Furthermore, Thomas and his colleagues found tantalizing hints that bacterial life may exist in the Dead Sea ecosystem even today. When they first opened a large vial of contemporary sediments, for example, they smelled rotten eggs—a telltale sign of hydrogen sulfide gas, which is often produced by bacteria. But the gas can also have a nonbiological origin, such as geothermal activity (for which Yellowstone National Park is famous), so the researchers are not certain that bacteria continue to reside below the salty lake.

Even if they do not, bacteria most likely live in similar conditions across Earth’s vast underground biosphere, Weber argues. And as scientists continue charting the extreme environments in which life can survive, they will better understand how and where it arises on Earth and other planets, he says.
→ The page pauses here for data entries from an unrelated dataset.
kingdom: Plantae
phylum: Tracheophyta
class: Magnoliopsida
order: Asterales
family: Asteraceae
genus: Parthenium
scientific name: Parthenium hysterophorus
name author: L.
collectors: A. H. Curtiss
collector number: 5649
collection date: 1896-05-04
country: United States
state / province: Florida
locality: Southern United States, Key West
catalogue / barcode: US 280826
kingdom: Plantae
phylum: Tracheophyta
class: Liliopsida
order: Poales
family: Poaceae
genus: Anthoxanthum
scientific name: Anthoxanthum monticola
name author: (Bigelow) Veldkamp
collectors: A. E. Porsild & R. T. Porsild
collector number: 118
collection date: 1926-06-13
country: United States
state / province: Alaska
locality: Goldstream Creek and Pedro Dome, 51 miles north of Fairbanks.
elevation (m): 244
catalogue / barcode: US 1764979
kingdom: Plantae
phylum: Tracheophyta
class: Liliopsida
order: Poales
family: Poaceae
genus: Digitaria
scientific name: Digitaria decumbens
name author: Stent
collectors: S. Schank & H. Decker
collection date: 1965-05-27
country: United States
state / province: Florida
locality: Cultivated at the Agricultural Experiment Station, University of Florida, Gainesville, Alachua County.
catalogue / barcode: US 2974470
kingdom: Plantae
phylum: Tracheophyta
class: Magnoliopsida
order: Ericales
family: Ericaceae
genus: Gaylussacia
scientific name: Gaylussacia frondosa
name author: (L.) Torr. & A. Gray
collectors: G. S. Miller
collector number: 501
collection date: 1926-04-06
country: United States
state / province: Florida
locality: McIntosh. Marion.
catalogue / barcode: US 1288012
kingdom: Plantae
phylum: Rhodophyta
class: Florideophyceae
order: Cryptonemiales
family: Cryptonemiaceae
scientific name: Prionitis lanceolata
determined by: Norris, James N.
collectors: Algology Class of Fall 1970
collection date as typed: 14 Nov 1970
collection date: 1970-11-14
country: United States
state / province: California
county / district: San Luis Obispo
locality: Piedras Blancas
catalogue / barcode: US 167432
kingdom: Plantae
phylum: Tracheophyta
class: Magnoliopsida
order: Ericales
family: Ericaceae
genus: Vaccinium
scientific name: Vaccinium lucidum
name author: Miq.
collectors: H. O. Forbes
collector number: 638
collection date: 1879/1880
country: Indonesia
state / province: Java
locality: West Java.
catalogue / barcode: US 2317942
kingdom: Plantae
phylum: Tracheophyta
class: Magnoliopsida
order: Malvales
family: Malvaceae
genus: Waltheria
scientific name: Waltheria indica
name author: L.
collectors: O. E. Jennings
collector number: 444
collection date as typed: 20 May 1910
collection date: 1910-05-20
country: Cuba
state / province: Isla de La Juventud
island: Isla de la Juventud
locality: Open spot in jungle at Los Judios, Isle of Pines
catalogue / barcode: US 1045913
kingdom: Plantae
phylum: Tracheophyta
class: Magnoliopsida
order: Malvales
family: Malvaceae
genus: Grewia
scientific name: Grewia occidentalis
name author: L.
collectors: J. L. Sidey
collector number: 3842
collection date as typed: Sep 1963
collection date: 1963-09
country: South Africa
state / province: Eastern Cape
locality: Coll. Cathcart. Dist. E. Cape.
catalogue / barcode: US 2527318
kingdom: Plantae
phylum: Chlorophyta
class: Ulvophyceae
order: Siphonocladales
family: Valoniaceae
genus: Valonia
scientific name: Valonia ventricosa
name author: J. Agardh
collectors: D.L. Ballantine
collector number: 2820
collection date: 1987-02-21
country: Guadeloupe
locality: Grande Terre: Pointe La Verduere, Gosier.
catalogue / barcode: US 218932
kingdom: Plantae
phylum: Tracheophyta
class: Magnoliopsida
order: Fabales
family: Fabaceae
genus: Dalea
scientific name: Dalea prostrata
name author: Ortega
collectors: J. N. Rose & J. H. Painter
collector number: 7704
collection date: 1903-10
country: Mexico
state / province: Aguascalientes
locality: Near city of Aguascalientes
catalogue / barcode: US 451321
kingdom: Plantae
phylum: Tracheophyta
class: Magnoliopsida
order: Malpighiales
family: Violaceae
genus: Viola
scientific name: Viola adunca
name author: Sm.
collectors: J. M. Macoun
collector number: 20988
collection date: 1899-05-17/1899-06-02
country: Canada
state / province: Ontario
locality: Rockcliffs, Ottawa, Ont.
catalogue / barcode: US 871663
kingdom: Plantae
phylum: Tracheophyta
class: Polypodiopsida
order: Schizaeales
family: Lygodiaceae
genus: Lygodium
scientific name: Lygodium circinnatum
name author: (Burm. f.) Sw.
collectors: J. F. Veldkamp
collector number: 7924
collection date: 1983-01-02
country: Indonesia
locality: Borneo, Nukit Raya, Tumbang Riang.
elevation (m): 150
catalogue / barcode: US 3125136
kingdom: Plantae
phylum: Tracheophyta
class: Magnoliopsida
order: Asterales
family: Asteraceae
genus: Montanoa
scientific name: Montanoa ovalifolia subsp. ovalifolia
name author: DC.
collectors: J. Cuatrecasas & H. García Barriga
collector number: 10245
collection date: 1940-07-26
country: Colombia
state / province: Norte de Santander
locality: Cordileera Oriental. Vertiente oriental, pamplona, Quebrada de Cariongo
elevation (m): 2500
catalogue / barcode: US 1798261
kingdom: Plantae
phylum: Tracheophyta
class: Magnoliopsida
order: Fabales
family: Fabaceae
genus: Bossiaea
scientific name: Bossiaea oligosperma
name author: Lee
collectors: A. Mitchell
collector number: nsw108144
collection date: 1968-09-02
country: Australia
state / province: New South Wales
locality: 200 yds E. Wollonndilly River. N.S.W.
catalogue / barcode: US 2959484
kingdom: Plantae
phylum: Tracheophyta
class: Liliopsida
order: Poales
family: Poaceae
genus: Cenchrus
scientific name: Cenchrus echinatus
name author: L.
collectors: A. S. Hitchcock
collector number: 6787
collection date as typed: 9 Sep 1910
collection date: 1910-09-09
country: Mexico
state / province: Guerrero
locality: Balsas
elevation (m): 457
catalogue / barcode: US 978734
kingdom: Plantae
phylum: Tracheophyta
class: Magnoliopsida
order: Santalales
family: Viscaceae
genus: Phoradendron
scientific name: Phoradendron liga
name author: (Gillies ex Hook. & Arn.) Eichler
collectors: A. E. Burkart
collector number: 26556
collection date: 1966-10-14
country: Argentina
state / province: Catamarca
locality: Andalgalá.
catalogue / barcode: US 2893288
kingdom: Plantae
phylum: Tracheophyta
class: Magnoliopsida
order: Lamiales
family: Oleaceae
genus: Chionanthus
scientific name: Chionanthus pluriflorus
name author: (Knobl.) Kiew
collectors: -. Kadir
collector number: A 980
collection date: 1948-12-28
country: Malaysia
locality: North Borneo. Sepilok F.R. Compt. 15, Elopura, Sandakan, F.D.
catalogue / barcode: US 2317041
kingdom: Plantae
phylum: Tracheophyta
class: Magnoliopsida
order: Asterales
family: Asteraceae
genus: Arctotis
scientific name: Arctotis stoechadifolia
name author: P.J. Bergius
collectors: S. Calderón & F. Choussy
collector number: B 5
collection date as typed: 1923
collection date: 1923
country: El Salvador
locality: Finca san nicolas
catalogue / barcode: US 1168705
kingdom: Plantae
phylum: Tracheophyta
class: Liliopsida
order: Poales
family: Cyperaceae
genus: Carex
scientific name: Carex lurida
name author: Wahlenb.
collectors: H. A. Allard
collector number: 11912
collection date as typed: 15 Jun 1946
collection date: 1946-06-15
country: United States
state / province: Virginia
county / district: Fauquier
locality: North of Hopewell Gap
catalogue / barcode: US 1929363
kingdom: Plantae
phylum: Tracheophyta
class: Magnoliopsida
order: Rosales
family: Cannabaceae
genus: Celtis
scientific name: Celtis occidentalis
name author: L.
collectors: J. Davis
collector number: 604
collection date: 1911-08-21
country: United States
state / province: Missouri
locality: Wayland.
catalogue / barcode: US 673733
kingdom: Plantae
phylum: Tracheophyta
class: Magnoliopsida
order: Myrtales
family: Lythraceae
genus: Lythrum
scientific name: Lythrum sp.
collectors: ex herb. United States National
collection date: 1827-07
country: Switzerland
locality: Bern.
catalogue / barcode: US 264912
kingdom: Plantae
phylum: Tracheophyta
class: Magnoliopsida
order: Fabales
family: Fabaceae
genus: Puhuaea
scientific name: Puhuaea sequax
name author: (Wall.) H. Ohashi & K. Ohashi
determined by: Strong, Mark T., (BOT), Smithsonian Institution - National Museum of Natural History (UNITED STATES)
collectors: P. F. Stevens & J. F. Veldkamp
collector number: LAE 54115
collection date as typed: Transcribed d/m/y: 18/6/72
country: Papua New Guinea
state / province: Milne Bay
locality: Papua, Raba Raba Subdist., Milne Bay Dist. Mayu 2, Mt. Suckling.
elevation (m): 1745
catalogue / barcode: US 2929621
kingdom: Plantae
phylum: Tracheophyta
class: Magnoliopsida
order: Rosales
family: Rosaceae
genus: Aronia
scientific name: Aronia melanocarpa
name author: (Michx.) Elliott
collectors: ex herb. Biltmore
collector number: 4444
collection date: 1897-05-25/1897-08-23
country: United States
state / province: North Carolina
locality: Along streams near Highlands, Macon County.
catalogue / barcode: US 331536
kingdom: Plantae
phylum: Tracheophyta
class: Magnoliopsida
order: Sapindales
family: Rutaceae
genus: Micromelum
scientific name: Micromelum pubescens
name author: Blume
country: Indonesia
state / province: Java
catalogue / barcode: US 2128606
Take Mars—in 2011 NASA’s Opportunity rover stumbled on gypsum, the same mineral that Thomas found in the Dead Sea sediments. Its presence suggests that as the Red Planet warmed, its oceans and lakes evaporated. But before they did, these bodies of water probably would have looked a lot like the Dead Sea—maybe even down to the biological processes, says Tomaso Bontognali, a scientist at the Space Exploration Institute in Switzerland, who was not involved in the Dead Sea study. Bontognali works on the European Space Agency’s ExoMars rover, which is set to land in 2021 in an ancient ocean bed on Mars. It will analyze sediment cores with a simplified version of the method used by Thomas’s team. The Dead Sea evidence “makes the hypothesis that life may have existed on Mars more plausible,” Bontognali says.